Crenshaw has also taken those obsessions beyond the music world. The Grammy-nominated Detroit native kickstarted his career playing John Lennon in a traveling Beatlemania troupe, and went on to portray Buddy Holly in the Ritchie Valens biopic La Bamba. He even published a carefully researched book in 1994, Hollywood Rock: A Guide to Rock 'n' Roll in the Movies, and had no trouble rising to the challenge of composing a slapback-retro rockabilly original for Jake Kasdan's truly hilarious Walk Hard: The Dewey Cox Story. "When I meet my maker on my dying day," sings John C. Reilly's in Crenshaw's title track, "gonna look him in the eye, and by God I'll say, 'I gave my word and my word was good. I took it in the face and walked as hard as I could.'"
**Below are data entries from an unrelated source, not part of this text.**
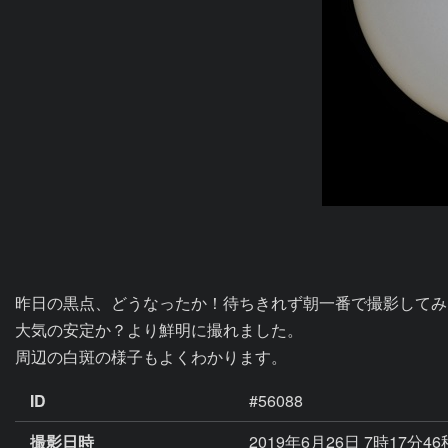
昨日の黒点、どうなったか！待ちきれず朝一番で撮影してみ
大気の安定か？より鮮明に撮れました。

周辺の白斑の様子もよくわかります。
ID
#56088
撮影日時
2019年6月26日 7時17分4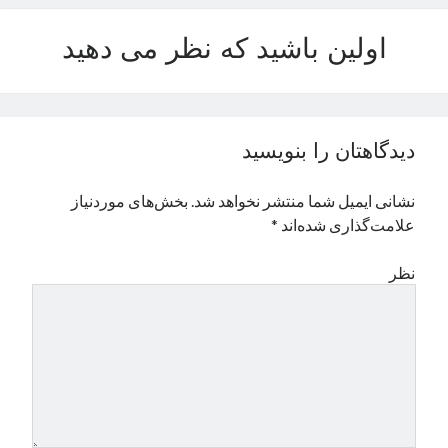
نوامبر 2024
اولین باشید که نظر می دهید
اکتبر 2024
سپتامبر 2024
آگوست 2024
جولای 2024
ژوئن 2024
دیدگاهتان را بنویسید
می 2024
آوریل 2024
نشانی ایمیل شما منتشر نخواهد شد.
بخش‌های موردنیاز
مارس 2024
علامت‌گذاری شده‌اند
*
فوریه 2024
ژانویه 2024
نظر
دسامبر 2023
نوامبر 2023
اکتبر 2023
سپتامبر 2023
آگوست 2023
جولای 2023
دسامبر 2022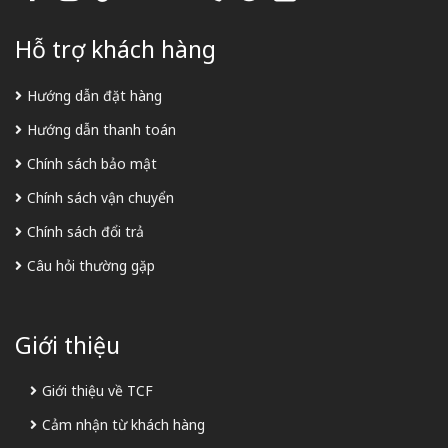
Hỗ trợ khách hàng
Hướng dẫn đặt hàng
Hướng dẫn thanh toán
Chính sách bảo mật
Chính sách vận chuyển
Chính sách đổi trả
Câu hỏi thường gặp
Giới thiệu
Giới thiệu về TCF
Cảm nhận từ khách hàng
From a career perspective, it was a smart move. Crenshaw's rock-solid, Duane Eddy-booming twangathon led to a 2008 Golden Globe Award nomination for Best Original Song, a deal with 429 Records, and a long overdue return to the public spotlight.

"There were situations in the past where I've been asked to write stuff for other films and I just kinda sloughed it off," admits Crenshaw. "I was asked to submit something for [Tom Hanks'] That Thing You Do!, and I just kinda pulled something off the shelf, a song I wrote with Kirsty MacColl a few years earlier. I just sent it to 'em and said, 'Here.' I didn't really put any effort or thought into it, and when they liked it, I felt kinda bad. So when Walk Hard came along, I said 'This time, I'm really gonna do this!' And it worked out great."

These days, Crenshaw still lives off the beaten path in Rhinebeck, the tiny New York town best known as the location for Chelsea Clinton's wedding last year. It was there that he recorded the first few tracks for Jaggedland, after which he went out to Los Angeles to lay down tracks with producer Jerry Boys, whose past clients have included REM, Richard Thompson and Buena Vista Social Club.

Nearly 30 years after songs like "Someday, Someway" and "Cynical Girl" first put him on the map, Crenshaw continues to tour, playing some 50 gigs a year. But while Jaggedland ended a six-year absence from the recording world, it's now been a year and a half since he's released new material. Those days of churning out album after album are long gone.

There's always the possibility, though, of more soundtrack recording. "It only took me 40 minutes," says an amused Crenshaw of the song that got him back into recording. "It was really effortless. I had the music together pretty instantaneously, and while I was watching my daughter take a horseback-riding lesson, I came up with most of the lyrics. It was fast."

Crenshaw coughs, clears his throat, then adds, "Uh ... as opposed to a song for one of my records, which can take months."